Task requirements: According to the Dio album review, which two musicians return on Master of the Moon?

Quoted passage:
•••••

Completists who buy all four of these reissues may lament the addition of more live tracks as bonus cuts and Killing the Dragon provides a further six. It would have been nice if the powers that be could have unearthed some studio out takes, alternative versions or maybe radio interviews as many tracks are duplicated (‘Heaven and Hell’ appears three times over the four releases). However the rotating line up on these albums means that each live set has a unique feel with each musician allowed to impart their own stamp on proceedings, and these tracks from Toronto perfectly illustrate why Dio was such a hot ticket.

Master of the Moon

Being Dio’s last studio album (although he did release The Devil You Know with Heaven and Hell) there’s always a touch of retrospective sadness when spinning 2004’s Master of the Moon. It’s another solid album that further repairs the damage done by Angry Machines and continues the upward trajectory of its two predecessors. There’s something reassuringly familiar about the very metal sleeve which houses Master of the Moon and it’s a good indicator of the sounds within. ‘One More For the Road’ is a strong opener that harnesses a similar excitement found on ‘I Speed at Night’ as it bounces along like a rally car over rough terrain. A shift of gears are we’re into the mean and moody title track, an epic affair that lends itself well to Dio’s theatrical vocals and effortlessly sits alongside such luminaries as ‘Stargazer’ and ‘The Last in Line’.

More line up shuffles find Craig Goldy and Jeff Pilson returning but it’s essentially the same Dio with sterling songs about spells and sorcery. But there’s plenty of musical variety on offer from the bluesy shimmer of ‘Shivers’ to the robotic beat of ‘The Eyes’ to the staccato riff on ‘Living the Lie’. By 2004 Ronnie’s voice has matured like oak aged whiskey  and carries convincingly the banal lyrics found on the penultimate ‘Death by Love’ (“She’s a madman with a delicate hand”). Album closer ‘In Dreams’ is hard edged with a see-saw riff yet it is suitably ethereal and otherworldly and, as it fades into an elongated outro, it seems the perfect summation of Dio’s career.

•••••

Dataset entries:
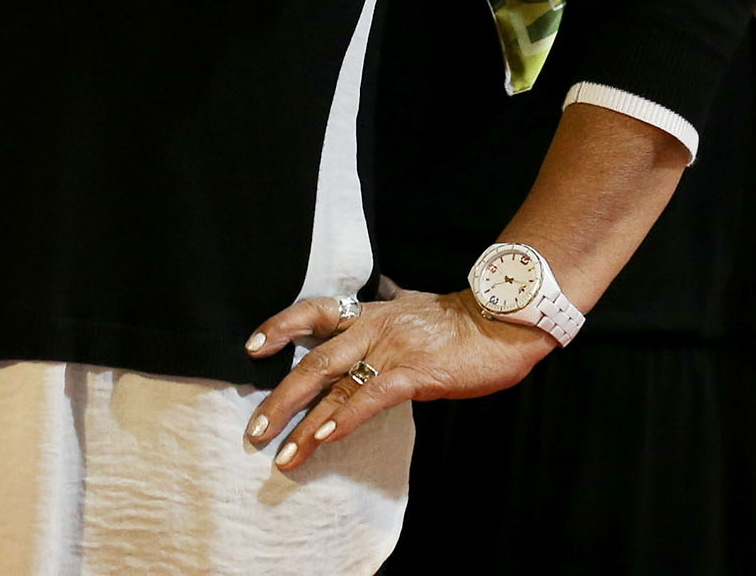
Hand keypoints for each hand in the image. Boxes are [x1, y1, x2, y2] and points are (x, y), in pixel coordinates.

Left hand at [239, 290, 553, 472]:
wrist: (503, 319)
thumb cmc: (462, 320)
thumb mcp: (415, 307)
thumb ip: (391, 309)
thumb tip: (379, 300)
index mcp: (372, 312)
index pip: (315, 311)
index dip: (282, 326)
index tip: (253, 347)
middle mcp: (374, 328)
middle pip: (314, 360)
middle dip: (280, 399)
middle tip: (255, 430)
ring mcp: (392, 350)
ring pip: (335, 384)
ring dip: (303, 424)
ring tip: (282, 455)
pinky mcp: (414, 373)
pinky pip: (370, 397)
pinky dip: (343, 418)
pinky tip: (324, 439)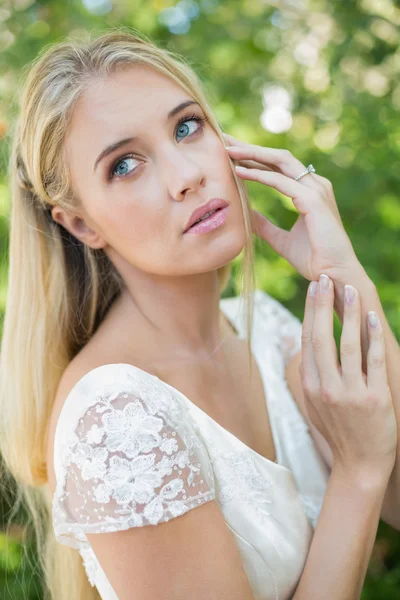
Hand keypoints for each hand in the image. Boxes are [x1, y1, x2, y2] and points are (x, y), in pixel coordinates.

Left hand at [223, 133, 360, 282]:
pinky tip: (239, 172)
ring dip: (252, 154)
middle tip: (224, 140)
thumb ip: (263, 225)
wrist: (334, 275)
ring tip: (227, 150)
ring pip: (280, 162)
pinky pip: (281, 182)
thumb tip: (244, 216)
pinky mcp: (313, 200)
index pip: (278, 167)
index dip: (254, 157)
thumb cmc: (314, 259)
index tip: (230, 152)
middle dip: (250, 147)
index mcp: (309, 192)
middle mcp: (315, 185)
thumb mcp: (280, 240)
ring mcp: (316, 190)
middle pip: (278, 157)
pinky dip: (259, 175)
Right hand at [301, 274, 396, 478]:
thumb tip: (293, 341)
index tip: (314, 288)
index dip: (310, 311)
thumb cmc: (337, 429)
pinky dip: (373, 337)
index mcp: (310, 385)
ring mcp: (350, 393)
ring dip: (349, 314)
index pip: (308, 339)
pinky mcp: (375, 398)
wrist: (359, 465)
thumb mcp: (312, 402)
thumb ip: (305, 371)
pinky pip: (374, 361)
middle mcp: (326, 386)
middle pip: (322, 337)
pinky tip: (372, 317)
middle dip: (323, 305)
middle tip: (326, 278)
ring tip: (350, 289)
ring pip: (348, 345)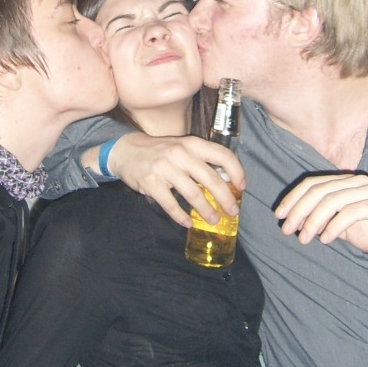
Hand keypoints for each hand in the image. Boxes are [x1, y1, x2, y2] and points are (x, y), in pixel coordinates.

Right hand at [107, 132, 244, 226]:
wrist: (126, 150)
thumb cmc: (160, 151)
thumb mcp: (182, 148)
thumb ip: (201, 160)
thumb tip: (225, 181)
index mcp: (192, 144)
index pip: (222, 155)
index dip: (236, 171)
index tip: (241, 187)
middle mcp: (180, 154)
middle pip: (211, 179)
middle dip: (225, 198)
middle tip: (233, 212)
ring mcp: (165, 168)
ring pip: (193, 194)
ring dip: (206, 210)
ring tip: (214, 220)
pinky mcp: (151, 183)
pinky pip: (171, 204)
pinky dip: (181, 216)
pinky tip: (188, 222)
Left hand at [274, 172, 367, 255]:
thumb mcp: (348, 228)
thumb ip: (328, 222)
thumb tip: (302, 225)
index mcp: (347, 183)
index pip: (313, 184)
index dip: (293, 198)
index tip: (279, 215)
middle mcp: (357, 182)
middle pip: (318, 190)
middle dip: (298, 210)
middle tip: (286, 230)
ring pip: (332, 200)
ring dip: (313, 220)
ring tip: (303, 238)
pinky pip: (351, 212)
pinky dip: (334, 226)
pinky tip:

•••••

Reply to the task: Craig Goldy and Jeff Pilson.